From assistance to execution: how agentic AI unlocks value
This is where agentic AI comes in.
Agents don’t wait to be asked. They reason, plan, and act across systems – handling multi-step processes without needing human approval for every decision. This shift from “AI as assistant” to “AI as executor” is where real commercial impact begins to show.
One of the clearest areas of value is marketing and sales. Some Fortune 250 companies have reported campaign creation and execution speeds increasing fifteen-fold. It’s more than just automation – it’s a reallocation of work between humans and agents across the campaign process.
As companies introduce agents into the marketing mix, the focus shifts to redesigning workflows end-to-end – across teams, data, systems, and agents – so they operate in unison. With the right structure and discipline, agents can act, decide, and collaborate with human oversight.
That’s when results become tangible: predicting shifts in customer sentiment, triggering outreach before a customer calls, and resolving cases pre-emptively with personalized offers.

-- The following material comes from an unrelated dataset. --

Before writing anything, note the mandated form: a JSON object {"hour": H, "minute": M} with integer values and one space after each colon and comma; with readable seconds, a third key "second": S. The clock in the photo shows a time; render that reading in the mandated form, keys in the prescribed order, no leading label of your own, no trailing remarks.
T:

For instance, one European insurer re-architected its commercial model around a connected network of agents in just sixteen weeks. As part of the project, AI went from reviewing three percent of sales calls to automatically reviewing 95 percent.
It’s a great example of the internal transformation story: agentic AI as the execution layer that turns gen AI’s promise into operational and revenue impact.
The consumer behavior imperative
But there’s a second shift underway – one that is less within a company’s control. While businesses are still working out how to deploy agents internally, consumers have already started using them externally.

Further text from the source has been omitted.